Comment 38 Yann Ylavic 2016-05-10 21:10:23 UTC
Created attachment 33836 [details]
Fix scoreboard for 2.4.20 + avoid blanks

This one (still applying to vanilla 2.4.20) includes attachment 33835 [details] plus an attempt to preserve request info accross states/workers, hopefully avoiding blank values.
Comment 39 Nick Warne 2016-05-11 16:50:37 UTC
Thank you Yann for all your hard work.

Patched cleanly, and built with no errors on virgin 2.4.20 source.

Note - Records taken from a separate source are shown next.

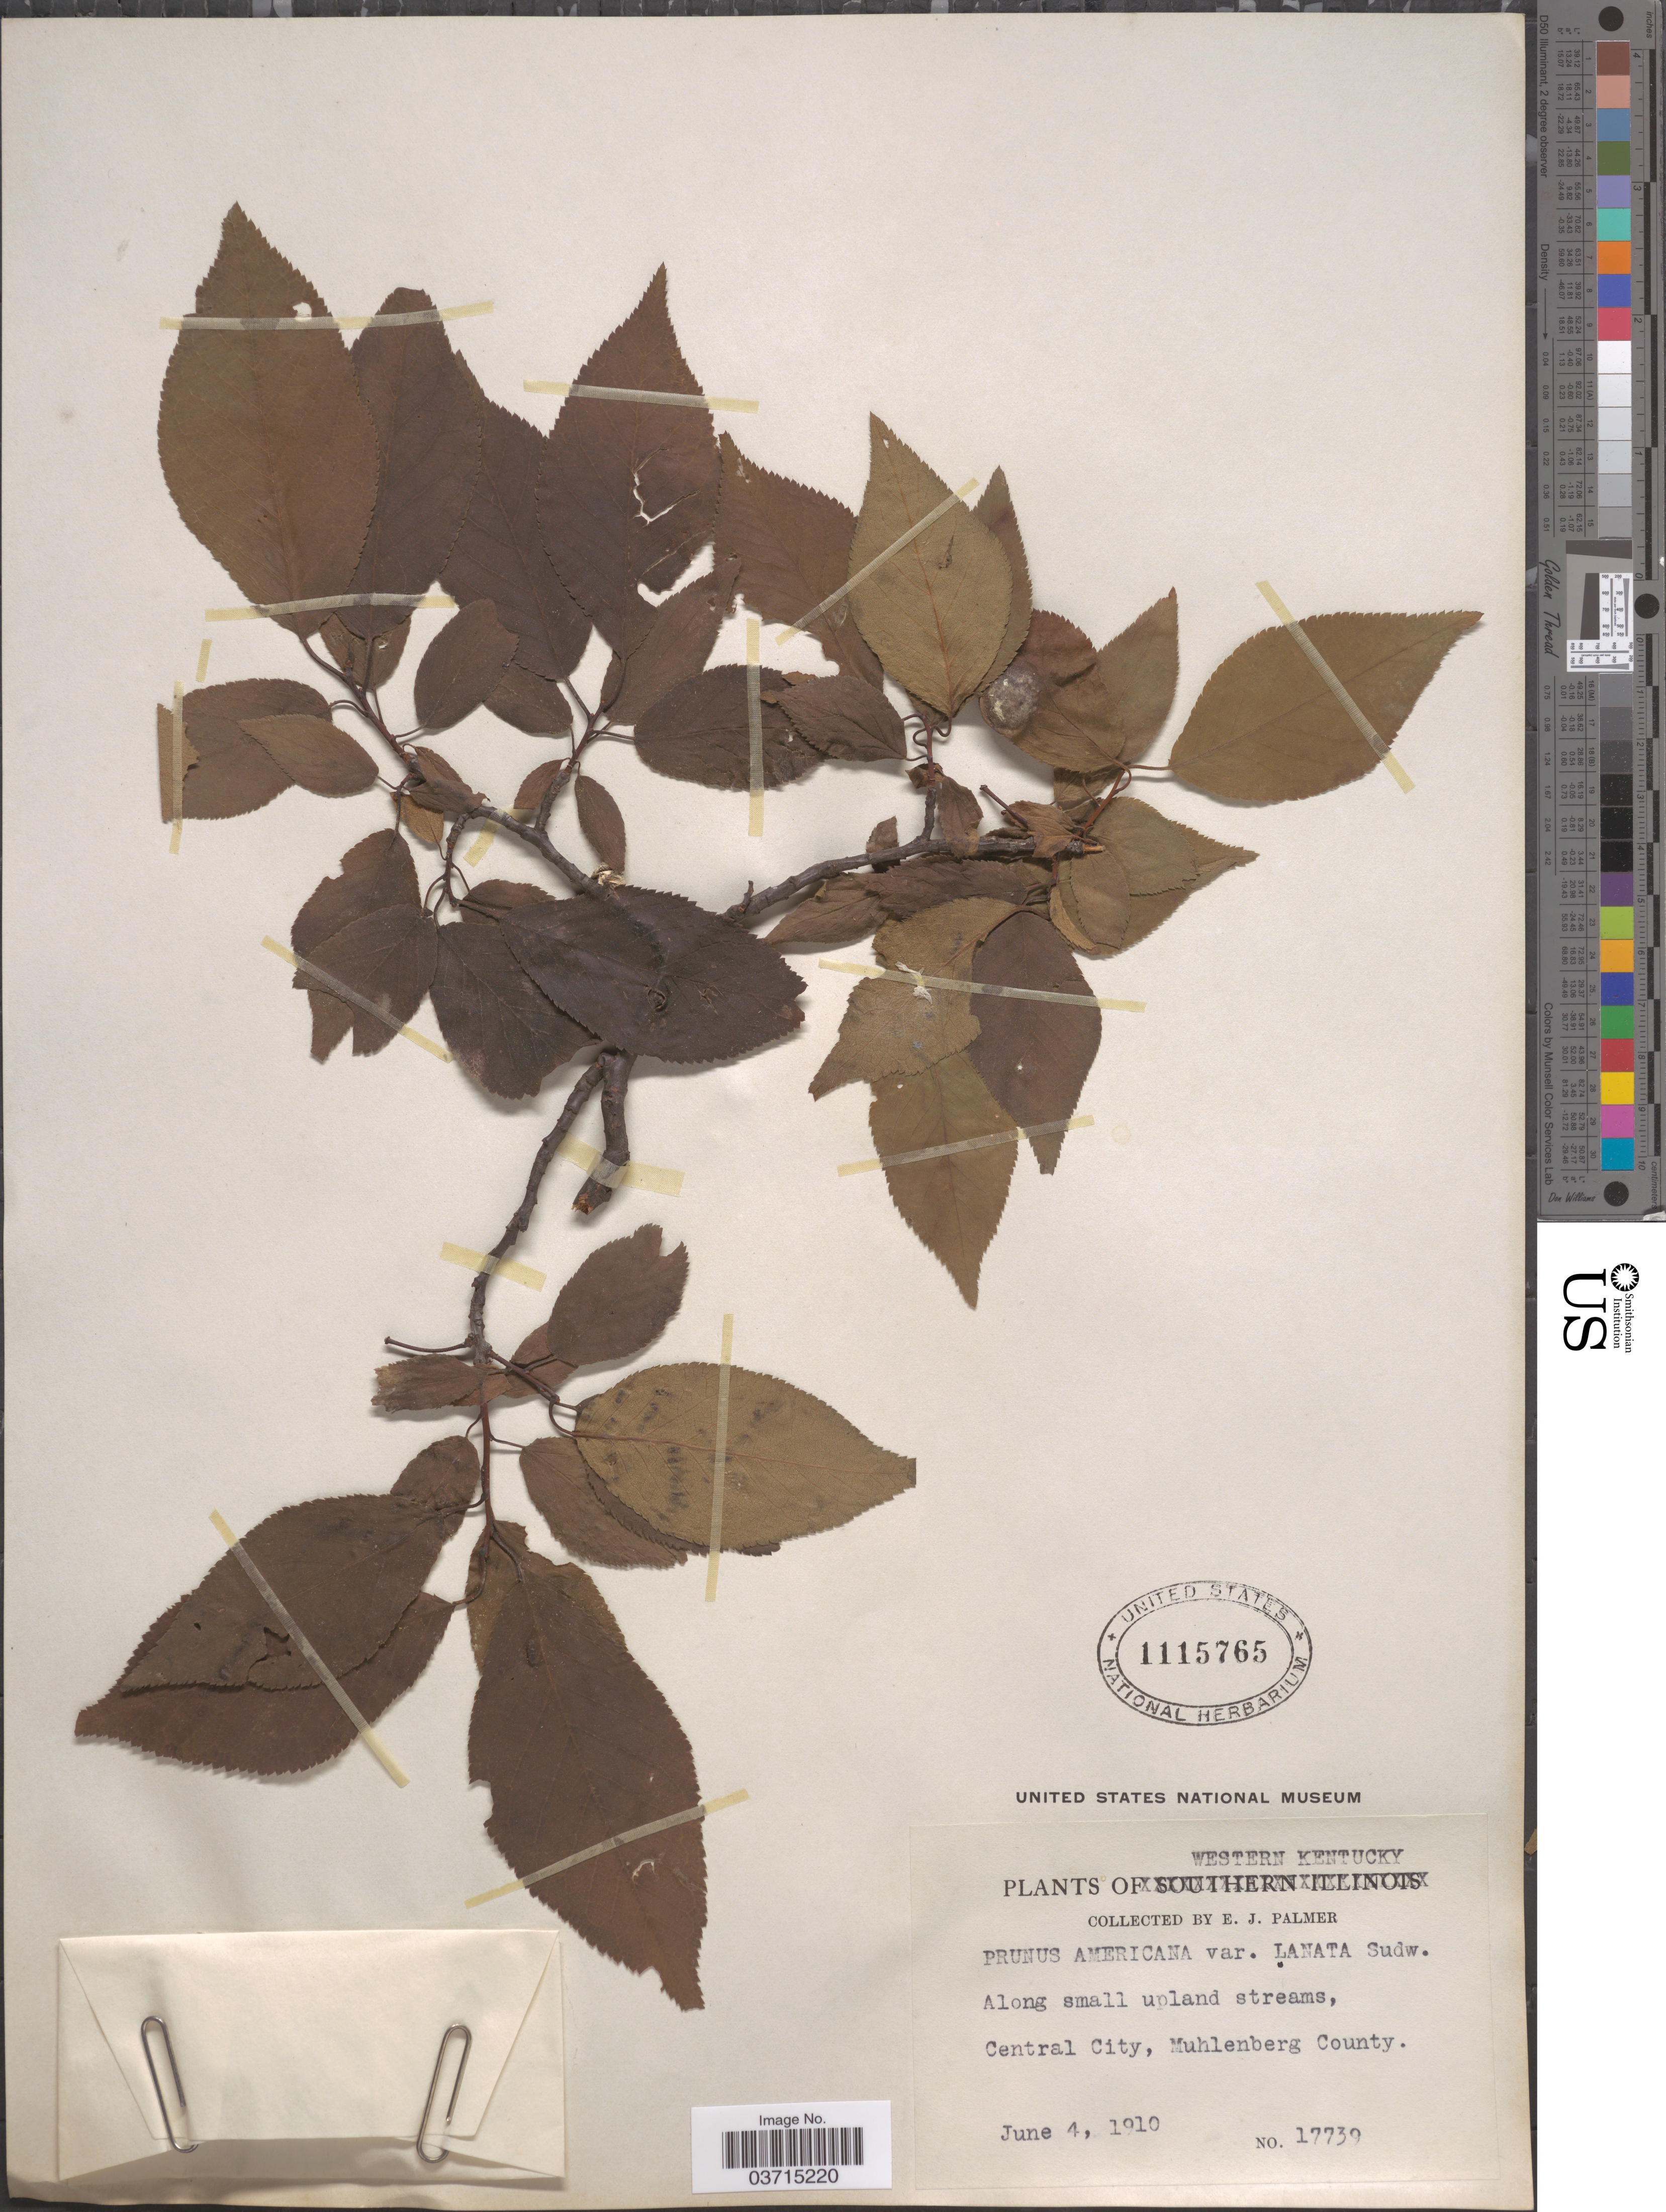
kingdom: Plantae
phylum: Tracheophyta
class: Magnoliopsida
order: Rosales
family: Rosaceae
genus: Prunus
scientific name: Prunus americana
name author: Marshall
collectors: E. J. Palmer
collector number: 17739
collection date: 1910-06-04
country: United States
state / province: Kentucky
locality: Western Kentucky. Central City, Muhlenberg County.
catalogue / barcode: US 1115765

I am running now and report back on any issues I see.

Nick
Comment 40 Nick Warne 2016-05-11 17:11:45 UTC
One thing I just noticed - I don't know if it to do with this bug or what:

If I stop/start the server, and visit my server-status page immediately, then the:

Req Milliseconds required to process most recent request

shows:

15977568470

All subsequent queries show 2, 3, 4, 2 etc (i.e. expected ms response).

Nick
Comment 41 Nick Warne 2016-05-18 18:25:51 UTC
OK, been running this now for over 6 days, and apart from a few (minimal) blanks, all works as previous behaviour.

Thanks,

Nick
Comment 42 Stefan Eissing 2016-08-29 07:54:50 UTC
Old behaviour reported as restored in last release.